ULA should be able to build the NGLS so that is cost competitive to expendable F9 and FH especially for the high value DOD payloads. There is no show stopping technology that is stopping ULA from doing this just good engineering and business sense. With a LH upper stage it will also be more capable for BLEO missions.
Currently a F9E is worth $63m this is cost of LV (eg $33m), launch costs(eg $10m) and profit ($20m), 1st stage is 3/4 of LV so $25m.
Recovery and refurbishment/ testing assume $5m + 10% depreciation ($2.5m). We have now saved $17.5m per core for a revovered launch all going well.
A DOD mission well have a $30m+ mission assurance cost added to it plus may be a few more for Vertical payload loading so we can assume $100m for DOD launch. SpaceX maybe saving $17.5m a core per launch but they will not be passing all that onto customer especially as they have to carry risk of not recovering a core, assume a $9m discount. A F9R now costs $91m compared to $100m for ULA NGLS for DOD mission for payloads up to 4t GTO. For payloads over 4t GTO SpaceX have to use F9E for $100m or offer a FHR, but now we are talking about recovering 3 cores so add another $20m for the 2 extra recovered cores ie $110m.
Going off Dmitry simulation a NGLS can do 8.85mt to GTO (without SRBs ??) see "ULA new Launch Vehicle" thread.
Even at $90m NGLS is competitive with FHR for GTO payloads up to 7t. Beyond 7t FH needs to expend the middle core making the NGLS cheaper even if it has to use SRBs.

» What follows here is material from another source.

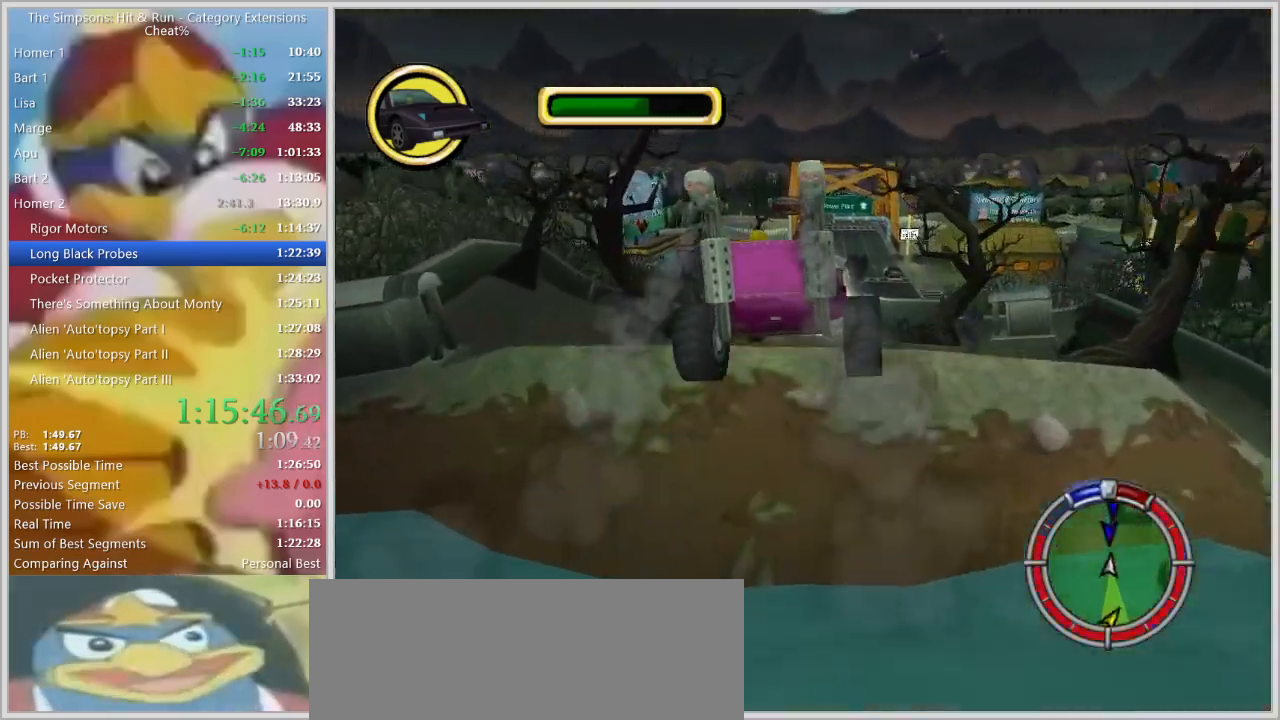
{"keys": []}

In regards to Tory talking about 20 launches per year, currently they are doing 14 with DOD and NASA. They will definitely lose a few DOD and some NASA missions to SpaceX but I expect them to keep the lions share especially at competitive prices. They will pick up extra flights from CST-100 plus a commercial satellites. At present ULA has reliability record as good as Ariane if not better so picking up commercial satellite missions shouldn't be a problem if they are cheaper than Ariane 5 or 6.